III. Conflict of Laws-Public Policy on the Continent

17.12. Public policy on the continent in conflict of laws.-

On the continent, in the field of conflict of laws, the principle of public policy is of great importance. It appears that under this rubric, the application of foreign legal rules is barred where such application would conflict with the fundamental moral ideological, social, economic or cultural standards of the forum, or where it is necessary that the domestic legal rules should be unconditionally and absolutely applied, or where the principle of the foreign legal rule conflicts with the mandatory rules of the law of nations, or international commitments of the State of the forum, or the requirements of justice, as generally recognised by the international legal community.

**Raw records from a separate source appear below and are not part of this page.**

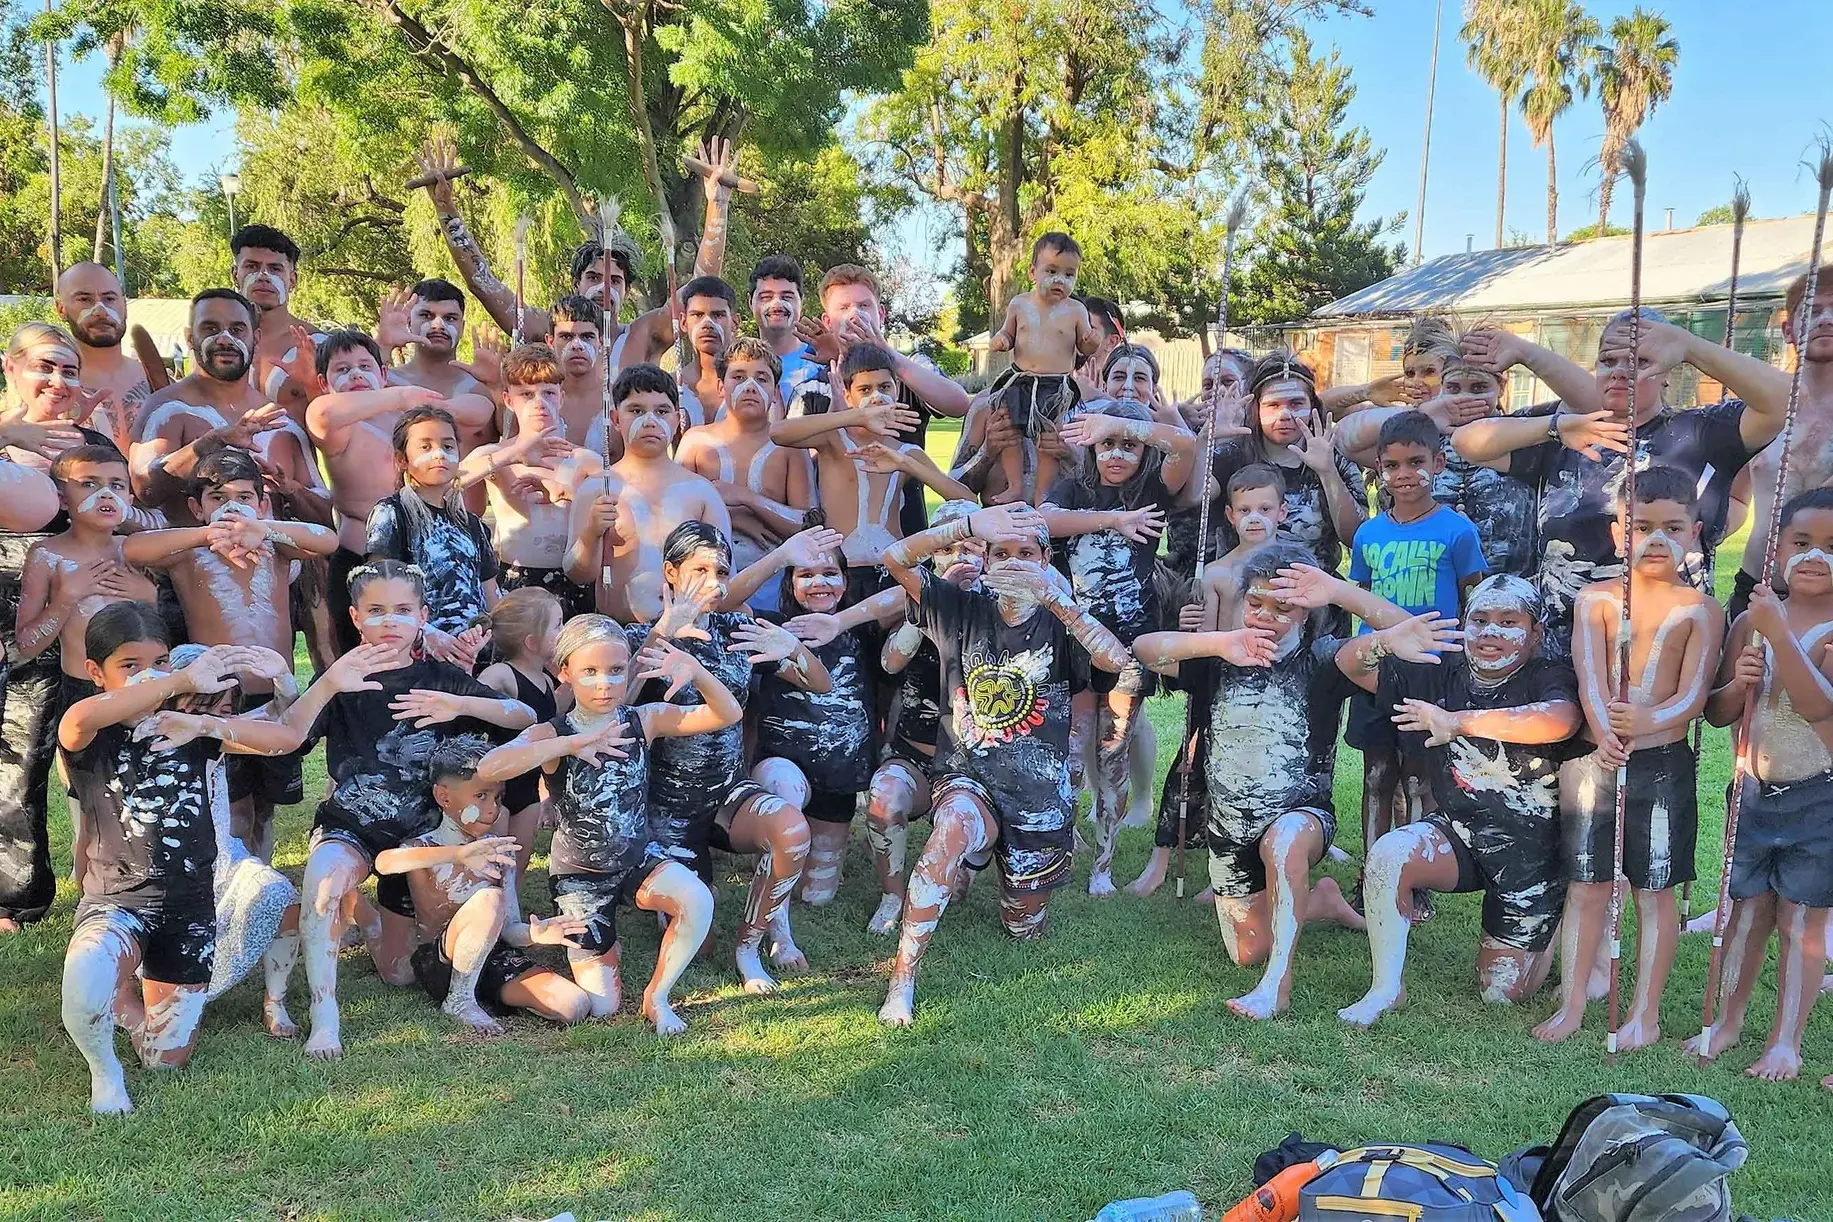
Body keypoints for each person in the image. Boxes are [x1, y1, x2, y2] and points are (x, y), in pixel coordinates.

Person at [1132, 545, 1460, 1020]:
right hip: (1230, 831)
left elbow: (1406, 637)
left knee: (1284, 841)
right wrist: (1218, 643)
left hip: (1302, 815)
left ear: (1307, 612)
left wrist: (1340, 591)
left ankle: (1275, 988)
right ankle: (1321, 899)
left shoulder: (1326, 660)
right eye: (1256, 603)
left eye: (1283, 607)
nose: (1267, 616)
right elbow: (1144, 648)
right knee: (1247, 951)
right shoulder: (1219, 655)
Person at [876, 502, 1131, 1027]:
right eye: (1002, 554)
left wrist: (1057, 599)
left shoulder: (1063, 619)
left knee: (1022, 927)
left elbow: (1115, 661)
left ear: (1045, 559)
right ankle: (902, 978)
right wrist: (966, 526)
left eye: (1027, 554)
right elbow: (895, 558)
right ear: (986, 559)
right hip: (969, 774)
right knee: (953, 826)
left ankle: (995, 871)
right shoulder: (959, 607)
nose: (1014, 563)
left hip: (1038, 798)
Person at [279, 561, 536, 1058]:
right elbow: (289, 737)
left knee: (398, 974)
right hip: (353, 826)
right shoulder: (342, 678)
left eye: (402, 610)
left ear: (423, 616)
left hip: (419, 839)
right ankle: (324, 1016)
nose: (389, 622)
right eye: (376, 611)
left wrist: (461, 705)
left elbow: (523, 716)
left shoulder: (441, 679)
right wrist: (327, 684)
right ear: (355, 618)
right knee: (324, 881)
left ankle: (371, 921)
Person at [57, 604, 298, 1113]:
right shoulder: (91, 732)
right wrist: (178, 679)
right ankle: (105, 1073)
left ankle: (129, 998)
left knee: (167, 1058)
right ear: (94, 673)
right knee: (84, 977)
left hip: (189, 908)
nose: (149, 673)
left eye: (160, 661)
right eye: (130, 665)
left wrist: (285, 683)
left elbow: (284, 735)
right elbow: (78, 718)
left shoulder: (190, 727)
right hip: (116, 900)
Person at [1452, 309, 1791, 655]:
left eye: (1640, 361)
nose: (1620, 372)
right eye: (1607, 361)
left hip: (1662, 653)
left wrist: (1689, 346)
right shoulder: (1568, 432)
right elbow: (1466, 442)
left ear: (1667, 374)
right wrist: (1554, 427)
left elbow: (1785, 400)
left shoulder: (1702, 432)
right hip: (1560, 654)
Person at [1323, 574, 1582, 1026]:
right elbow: (1351, 666)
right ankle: (1386, 987)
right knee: (1389, 853)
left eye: (1509, 621)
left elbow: (1559, 720)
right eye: (1480, 620)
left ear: (1535, 633)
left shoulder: (1547, 674)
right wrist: (1384, 639)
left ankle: (1553, 922)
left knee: (1501, 994)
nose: (1492, 634)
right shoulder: (1444, 668)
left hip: (1531, 858)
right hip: (1459, 833)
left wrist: (1459, 722)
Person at [1534, 466, 1723, 1049]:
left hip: (1661, 765)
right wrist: (1600, 726)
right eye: (1642, 527)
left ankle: (1645, 1012)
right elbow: (1589, 676)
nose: (1656, 540)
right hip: (1596, 761)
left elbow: (1692, 695)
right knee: (1586, 884)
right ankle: (1571, 1005)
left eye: (1671, 527)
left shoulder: (1701, 610)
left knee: (1654, 888)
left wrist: (1648, 721)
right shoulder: (1597, 600)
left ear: (1694, 532)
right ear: (1621, 532)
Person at [476, 617, 736, 1034]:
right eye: (590, 672)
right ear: (566, 673)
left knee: (698, 899)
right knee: (602, 1008)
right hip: (582, 875)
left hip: (638, 857)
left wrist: (698, 671)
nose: (605, 684)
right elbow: (489, 766)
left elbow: (726, 713)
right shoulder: (553, 731)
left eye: (616, 671)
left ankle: (658, 996)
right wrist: (570, 744)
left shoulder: (643, 720)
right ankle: (598, 940)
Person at [628, 521, 827, 993]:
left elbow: (821, 684)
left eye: (721, 571)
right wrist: (662, 634)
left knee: (791, 829)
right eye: (700, 570)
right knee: (700, 940)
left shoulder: (737, 629)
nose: (715, 583)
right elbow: (614, 709)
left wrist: (794, 648)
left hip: (727, 792)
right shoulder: (639, 636)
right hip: (667, 809)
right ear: (671, 573)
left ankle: (752, 947)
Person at [120, 448, 337, 857]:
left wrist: (266, 530)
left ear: (262, 502)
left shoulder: (276, 549)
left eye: (244, 497)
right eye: (218, 499)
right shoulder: (188, 554)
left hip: (275, 694)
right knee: (233, 805)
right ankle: (233, 880)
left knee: (266, 802)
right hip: (220, 699)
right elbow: (132, 549)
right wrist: (206, 535)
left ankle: (263, 871)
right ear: (195, 508)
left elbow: (328, 539)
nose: (233, 507)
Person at [1692, 489, 1833, 1082]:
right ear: (1776, 550)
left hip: (1818, 794)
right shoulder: (1750, 619)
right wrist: (1737, 681)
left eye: (1830, 546)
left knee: (1800, 921)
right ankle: (1727, 1021)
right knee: (1745, 913)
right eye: (1801, 544)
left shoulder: (1797, 626)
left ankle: (1786, 1040)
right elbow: (1719, 712)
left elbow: (1818, 707)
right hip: (1751, 789)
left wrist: (1777, 635)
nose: (1814, 557)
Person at [1041, 398, 1199, 895]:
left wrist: (1120, 421)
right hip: (1076, 640)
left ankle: (1103, 866)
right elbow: (1045, 521)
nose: (1116, 454)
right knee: (1068, 754)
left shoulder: (1150, 489)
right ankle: (1059, 846)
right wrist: (1111, 522)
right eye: (1106, 443)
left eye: (1128, 445)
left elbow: (1186, 444)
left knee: (1113, 751)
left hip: (1130, 645)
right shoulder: (1074, 487)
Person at [415, 132, 740, 359]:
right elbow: (483, 283)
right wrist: (446, 209)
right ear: (575, 283)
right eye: (594, 278)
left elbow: (700, 288)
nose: (603, 288)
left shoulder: (644, 336)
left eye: (615, 281)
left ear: (627, 290)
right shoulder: (548, 329)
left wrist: (718, 204)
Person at [1129, 463, 1287, 899]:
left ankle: (1238, 867)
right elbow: (1208, 639)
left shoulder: (1291, 569)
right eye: (1245, 509)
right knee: (1190, 765)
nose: (1255, 517)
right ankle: (1160, 859)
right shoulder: (1216, 572)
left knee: (1251, 774)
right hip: (1219, 681)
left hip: (1272, 685)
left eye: (1265, 508)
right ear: (1231, 516)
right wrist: (1190, 624)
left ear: (1282, 512)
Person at [1344, 411, 1487, 875]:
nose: (1404, 475)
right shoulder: (1369, 533)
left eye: (1415, 462)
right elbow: (1360, 598)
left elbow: (1473, 600)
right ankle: (1371, 873)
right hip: (1378, 668)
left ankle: (1414, 874)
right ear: (1379, 470)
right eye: (1392, 466)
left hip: (1432, 668)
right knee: (1377, 773)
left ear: (1439, 463)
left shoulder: (1457, 530)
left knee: (1418, 776)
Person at [375, 737, 593, 1034]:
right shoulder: (424, 847)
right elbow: (385, 863)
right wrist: (458, 855)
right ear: (444, 797)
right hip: (441, 963)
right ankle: (459, 999)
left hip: (494, 957)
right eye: (481, 796)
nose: (493, 808)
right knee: (489, 898)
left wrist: (535, 934)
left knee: (574, 1005)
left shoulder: (498, 850)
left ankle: (484, 992)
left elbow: (510, 929)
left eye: (498, 797)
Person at [743, 515, 885, 917]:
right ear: (789, 583)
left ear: (845, 580)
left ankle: (791, 851)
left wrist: (842, 620)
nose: (819, 582)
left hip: (840, 779)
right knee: (784, 827)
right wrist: (778, 556)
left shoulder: (861, 628)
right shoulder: (772, 629)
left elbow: (907, 596)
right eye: (805, 574)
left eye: (829, 572)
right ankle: (773, 852)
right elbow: (729, 598)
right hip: (783, 768)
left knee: (816, 895)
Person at [860, 498, 983, 935]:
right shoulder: (918, 599)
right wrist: (930, 605)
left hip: (977, 764)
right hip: (914, 754)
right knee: (883, 798)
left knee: (960, 886)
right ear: (932, 556)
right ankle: (892, 894)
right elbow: (891, 663)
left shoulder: (1001, 607)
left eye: (973, 548)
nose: (962, 558)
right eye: (949, 549)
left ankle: (974, 859)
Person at [770, 342, 974, 599]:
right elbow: (778, 433)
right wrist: (853, 417)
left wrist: (906, 465)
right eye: (864, 389)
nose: (877, 397)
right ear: (847, 395)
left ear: (897, 390)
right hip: (843, 573)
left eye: (885, 387)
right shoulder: (833, 440)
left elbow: (966, 500)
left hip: (894, 572)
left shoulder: (907, 452)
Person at [788, 264, 970, 536]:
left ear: (881, 313)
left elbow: (958, 404)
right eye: (843, 308)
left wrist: (886, 353)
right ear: (828, 321)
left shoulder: (909, 370)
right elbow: (794, 453)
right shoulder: (812, 387)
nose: (855, 315)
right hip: (834, 545)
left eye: (864, 305)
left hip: (907, 531)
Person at [305, 331, 452, 652]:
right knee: (368, 667)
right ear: (322, 382)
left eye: (364, 366)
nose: (355, 374)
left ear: (383, 373)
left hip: (422, 561)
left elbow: (477, 409)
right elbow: (322, 413)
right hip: (359, 561)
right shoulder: (337, 428)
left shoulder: (409, 422)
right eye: (342, 370)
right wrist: (399, 395)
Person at [564, 363, 731, 624]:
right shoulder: (597, 489)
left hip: (686, 634)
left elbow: (723, 575)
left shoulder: (701, 493)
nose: (650, 421)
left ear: (677, 421)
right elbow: (577, 574)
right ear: (616, 419)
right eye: (636, 410)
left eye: (662, 411)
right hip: (617, 636)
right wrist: (591, 533)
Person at [130, 290, 314, 524]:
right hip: (195, 558)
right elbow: (144, 489)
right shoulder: (167, 410)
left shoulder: (280, 420)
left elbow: (326, 514)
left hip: (272, 559)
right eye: (210, 329)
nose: (225, 339)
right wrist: (212, 442)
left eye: (237, 330)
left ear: (256, 338)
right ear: (189, 338)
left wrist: (291, 489)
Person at [1211, 353, 1365, 626]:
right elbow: (1191, 499)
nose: (1285, 415)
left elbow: (1355, 537)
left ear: (1313, 406)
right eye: (1273, 405)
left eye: (1296, 403)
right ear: (1256, 409)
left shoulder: (1334, 457)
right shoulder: (1232, 456)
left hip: (1318, 610)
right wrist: (1209, 442)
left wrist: (1327, 472)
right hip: (1249, 606)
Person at [459, 343, 603, 620]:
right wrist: (511, 454)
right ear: (508, 400)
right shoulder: (493, 457)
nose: (539, 403)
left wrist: (567, 493)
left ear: (562, 397)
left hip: (574, 580)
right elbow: (450, 482)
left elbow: (623, 511)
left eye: (548, 392)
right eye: (526, 394)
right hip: (513, 579)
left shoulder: (585, 460)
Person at [16, 446, 160, 711]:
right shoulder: (47, 555)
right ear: (61, 499)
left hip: (143, 687)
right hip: (82, 692)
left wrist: (150, 599)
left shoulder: (135, 550)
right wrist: (65, 599)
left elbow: (155, 639)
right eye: (89, 484)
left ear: (129, 499)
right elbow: (26, 646)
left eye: (116, 485)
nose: (105, 494)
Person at [676, 337, 813, 615]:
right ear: (720, 386)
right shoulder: (695, 442)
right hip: (705, 587)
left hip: (773, 589)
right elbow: (674, 517)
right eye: (738, 377)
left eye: (761, 379)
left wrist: (746, 498)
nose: (750, 386)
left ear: (775, 391)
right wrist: (733, 517)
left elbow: (807, 525)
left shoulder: (789, 448)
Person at [0, 440, 77, 933]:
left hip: (43, 635)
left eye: (69, 369)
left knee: (19, 763)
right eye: (45, 366)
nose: (59, 381)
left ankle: (15, 896)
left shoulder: (88, 441)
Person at [1730, 271, 1833, 620]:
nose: (1827, 319)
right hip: (1758, 587)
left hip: (1828, 599)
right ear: (1788, 330)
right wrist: (1701, 535)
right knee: (1740, 676)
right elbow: (1735, 496)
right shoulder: (1761, 413)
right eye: (1814, 310)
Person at [365, 406, 500, 643]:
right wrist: (429, 636)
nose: (439, 454)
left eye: (448, 446)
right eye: (425, 447)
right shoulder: (392, 512)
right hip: (415, 651)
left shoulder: (473, 526)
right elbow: (377, 592)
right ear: (401, 459)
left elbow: (491, 601)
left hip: (474, 652)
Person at [985, 232, 1098, 503]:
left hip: (1054, 385)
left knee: (1048, 439)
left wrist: (1092, 342)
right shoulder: (1019, 304)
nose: (1061, 280)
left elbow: (1084, 348)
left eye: (1070, 274)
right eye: (1052, 271)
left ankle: (1042, 492)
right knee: (1008, 428)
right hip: (1020, 378)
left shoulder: (1075, 310)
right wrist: (1001, 340)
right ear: (1032, 272)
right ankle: (1014, 485)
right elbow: (1007, 334)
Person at [474, 587, 563, 870]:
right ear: (531, 641)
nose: (563, 632)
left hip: (527, 789)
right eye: (558, 625)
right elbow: (474, 699)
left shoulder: (546, 681)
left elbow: (553, 717)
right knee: (496, 861)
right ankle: (492, 911)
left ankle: (512, 915)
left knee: (519, 860)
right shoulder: (503, 674)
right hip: (496, 786)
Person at [53, 262, 149, 434]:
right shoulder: (50, 387)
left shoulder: (154, 379)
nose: (100, 311)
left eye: (109, 299)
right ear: (61, 310)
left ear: (125, 306)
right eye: (84, 299)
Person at [748, 255, 819, 401]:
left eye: (787, 297)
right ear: (750, 302)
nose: (777, 305)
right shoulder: (736, 367)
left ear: (801, 302)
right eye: (766, 297)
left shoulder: (821, 363)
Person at [675, 276, 739, 428]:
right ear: (684, 323)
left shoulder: (750, 384)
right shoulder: (671, 386)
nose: (707, 324)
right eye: (697, 315)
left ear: (735, 323)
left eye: (718, 315)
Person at [1072, 295, 1126, 401]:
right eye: (1077, 325)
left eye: (1090, 328)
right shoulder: (1055, 380)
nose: (1079, 332)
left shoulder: (1123, 391)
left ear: (1112, 342)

17.13. An early "statutist" version of the "orders public" can, perhaps, be seen in the refusal to apply statutes odiosa, and an equivalent may be seen in Huber's cautious and incidental reliance on the overriding interest of ordre public against such modest universality as conflicts law based on mere comity could command.1 But only Mancini's all embracing principles could move the ordre public into the centre of attention1.

1. Ehrenzweigh Conflict of Laws, (1962), p. 342.

17.14. Example from Eastern Europe.-

In the Russian Civil Code1 for example2, it is provided that "foreign law cannot be applied if it is in conflict with the foundations of the Soviet system."

According to the Hungarian law3 on marriages, foreign law cannot be admitted "if it infringes the Constitution or a rule of Hungarian law which insists on absolute application." Again, according to the Hungarian Law of Civil Procedure4 the decision of a foreign Court cannot be recognised in Hungary, if recognition infringes the Constitution or a rule of Hungarian law which insists on absolute application.

1. Section 568, Civil Code of Russian Federation, (June 11, 1964).

2. As to Russia, see, further, para. 17.15, infra.

3. Section 45, Hungarian Decree No. 23 of 1952-Marriage, family relations and guardianship.

4. Decree No. 22 of 1952 (Code of Civil Procedure), section 16.

17.15. It has been stated by William Butler1:-

"The conception of ordre public, or public policy as the somewhat narrower principle is known in common law countries, has not produced fundamental ideological cleavages among continental European and Anglo-American jurisdictions, although many jurists have justly been apprehensive of its inchoate and potentially unlimited scope. To Soviet jurists, however, the option of excluding the application of foreign law deemed incompatible with the essential principles of justice and morality of the forum seemed to be a tailor made excuse for refusal to recognise the social and legal reforms wrought by the revolution of 1917.

And indeed this fear appeared to be confirmed when, particularly in the interwar period, many Western courts declined to give extra-territorial effect to Soviet nationalization decrees partly on the basis of public policy. Soviet courts, of course, might have retaliated by framing their own doctrine, of ordre public. But there is an aversion to judge-mades law in the U.S.S.R., and public policy seldom is cited in reported Soviet decisions."

1. William e. Butler (Reader in Comparative Law, University of London), Book Review of Andre Carnefsky Public Policy in Soviet Private International Law, (1970) (2nd Edn.), Vol. 18, AJCL 604.